Con el cambio de era también cambió el destino de Alejandría, que pasó finalmente a manos de los romanos cuando fue tomada por Octavio Augusto en el año 30 a.n.e. (poco antes Julio César ya había flirteado con Cleopatra, la última de los Ptolomeos). Los romanos y la ciencia no se llevaron muy bien: estos preferían la batalla y el poder, así por la vía rápida. Sin embargo, tuvieron la delicadeza de permitir que los pensadores alejandrinos siguieran haciendo su trabajo durante un tiempo, y ello dio un fruto importante en esto de la comunicación de la ciencia: el Almagesto, la conocida obra de Claudio Ptolomeo (un ciudadano de Alejandría, que vivió entre los siglos I y II de nuestra era, que no tenía que ver con los antiguos gobernantes). En su obra se propuso explicar la dinámica celeste aglutinando gran parte de los conocimientos sobre astronomía que se habían alcanzado hasta el momento. El modelo ptolemaico se ajustaba a la idea, predominante en la época, de un mundo geocéntrico; no había muchas razones para que fuera de otra manera, excepto por la falta de elegancia de sus complicados epiciclos y por haber ignorado a Aristarco de Samos, quien mucho antes ya había propuesto un sistema con el Sol en el centro. Poco a poco fuimos entrando en el vacío. El historiador L.W.H. Hull describe así ese momento: «La actitud de los romanos ante la ciencia en general era ruda y utilitarista, carente de sensibilidad para lo propiamente científico. La sumisión del mundo griego a Roma, si no terminó radicalmente con la ciencia, fue al menos una de las causas de la general decadencia intelectual que precedió a la Edad Tenebrosa. El ignorante romano que asesinó a Arquímedes en el momento en que sucumbía el último estado griego independiente es un impresionante símbolo de todo el proceso».

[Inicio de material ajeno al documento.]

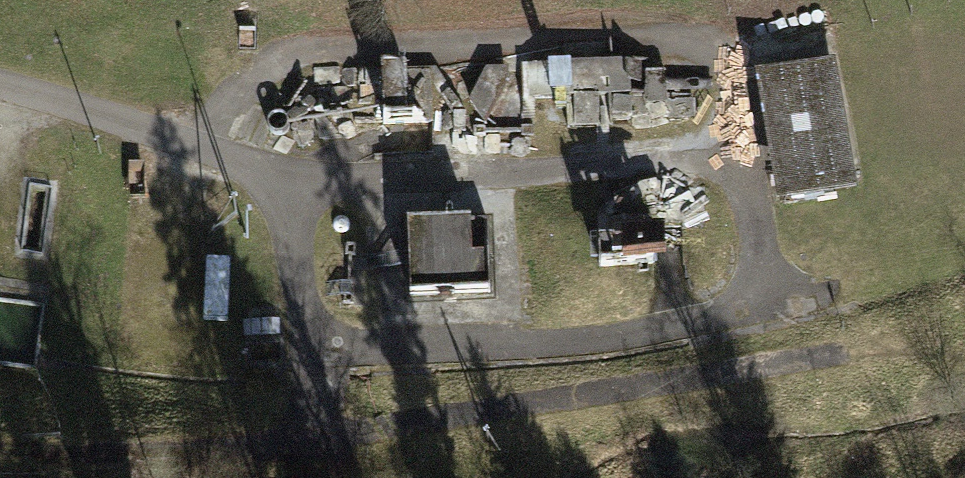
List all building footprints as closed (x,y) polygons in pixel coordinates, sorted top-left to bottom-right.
[(834,55),(754,68),(775,196),(855,183),(834,55)] [(514,65),(516,152),(614,150),(613,124),(612,80),(611,63),(514,65)] [(251,104),(252,147),(292,146),(292,119),(381,117),(379,67),(286,72),(251,104)] [(446,67),(379,67),(381,117),(379,126),(421,125),(423,156),(437,153),(449,124),(446,67)] [(507,67),(478,71),(460,102),(473,133),(507,67)] [(694,77),(612,80),(613,124),(696,121),(694,77)] [(618,205),(601,205),(602,262),(657,262),(657,226),(700,226),(700,190),(676,190),(676,179),(640,179),(618,193),(618,205)] [(404,219),(405,291),(490,290),(489,218),(404,219)] [(225,265),(198,265),(196,328),(225,328),(225,265)]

Los textos científicos y sus tribulaciones

La divulgación popular del conocimiento es algo que no existió en esta primera época grandiosa del desarrollo de la ciencia. Aunque se tuvieran las ganas y las herramientas para hacerlo, tampoco estaba muy clara la utilidad que podía obtener el pueblo de ese saber, todavía más teórico que práctico. Habría que esperar al Renacimiento, la imprenta y la Revolución Científica para empezar a disfrutar plenamente del sabor de la ciencia. La Edad Media supuso un enlentecimiento de la empresa del conocimiento científico, que en cierta medida salvaron los árabes gracias a su interés por las producciones griegas y también de otros lugares, como la matemática hindú o la medicina hebrea. La civilización medieval mahometana no solo realizó avances importantes en matemáticas, sino que se ocupó de preservar y traducir muchas de las grandes obras del mundo clásico.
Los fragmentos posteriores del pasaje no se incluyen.